### DIRECTIONS:
a) In the passage about Wren's new buildings at Hampton Court, how long is the East Front?
b) Write the next part of the passage about Wren's new buildings at Hampton Court, picking up right after its final sentence.

### EXTRACT:
______
In the meanwhile the works for the new palace were being actively proceeded with; and by the time the Prince was born, the demolition of the old Cloister Green Court would appear to have been completed, and the foundations of the new building already laid. John Evelyn tells us that he went to Hampton Court on the 16th of July, 1689, on business, the Council being there, and that "a great apartment and spacious gardens with fountains was beginning in the Park at the head of the canal."

The canal, which, as already explained, was dug by order of Charles II., and which originally reached close up to the old East Front of the Tudor palace, had been laid out in

such a direction as to make its central line intersect that frontage at right angles, exactly through the middle of the gateway. Naturally, therefore, this was now the ruling limitation in the planning of the foundations of Wren's new State Apartments, the intention being-as is clearly shown by a delineation made by Sir Christopher for William III., and preserved among his papers in the Library at All Souls' College, Oxford—that the line of the Long Canal, and those of the diverging side avenues, should converge on the centre point of the new East Front, where, of course, the main entrance on that side would be. The length of the East Front is 300 feet, and the width of the east range 68 feet. As the shape of the new buildings was to be rectangular, according to the rules of pseudo-classic architecture, the direction of the South Front was at once determined. Its length is 315

feet, and the width of the range 78 feet. Thus we have two of the sides of the new quadrangle; which was completed, on the north by a range 42 feet wide, built parallel to the Chapel, and on the west by a low connecting gallery or screen, 109 feet in width, not extending in height above the first floor, and erected only a few feet distant from the old western side of Henry VIII.'s Cloister Green Court.
______
### DATA RECORDS:

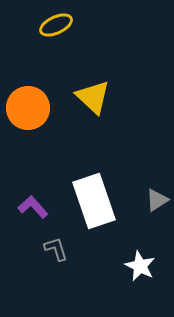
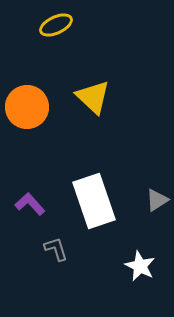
orange circle: moved 1 px left, 1 px up
purple L-shape: moved 3 px left, 3 px up
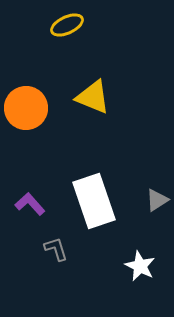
yellow ellipse: moved 11 px right
yellow triangle: rotated 21 degrees counterclockwise
orange circle: moved 1 px left, 1 px down
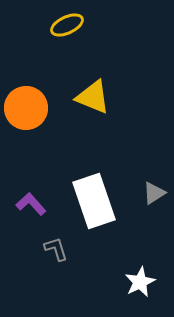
gray triangle: moved 3 px left, 7 px up
purple L-shape: moved 1 px right
white star: moved 16 px down; rotated 20 degrees clockwise
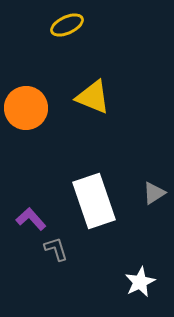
purple L-shape: moved 15 px down
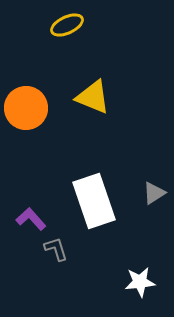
white star: rotated 20 degrees clockwise
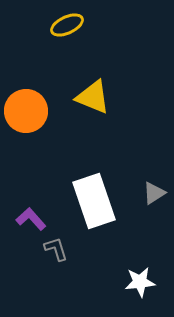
orange circle: moved 3 px down
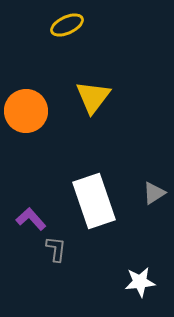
yellow triangle: rotated 45 degrees clockwise
gray L-shape: rotated 24 degrees clockwise
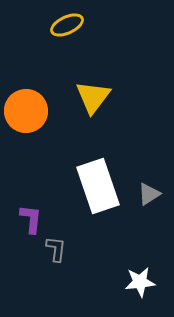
______
### TASK ANSWERS:
a) 300 feet.

b)
The internal dimensions of this quadrangle-now known as "the Fountain Court"-do not, it is strange to say, form a perfectly rectangular space, for though the north and south sides are each 116 feet 10 inches long, the east and west sides differ in length to the extent of 13 inches, the east side being 110 feet 1 inch, while the west is only 109 feet long. How this arose, there is nothing to show.

Such was the ground-plan of the edifice which Evelyn saw rising on the site of the recently demolished Tudor court; and from the configuration of the walls, so far as then completed, he can have seen that though the projected building might be grand, massive, and spacious, it would be wanting in most of the elements of originality or picturesque

ness.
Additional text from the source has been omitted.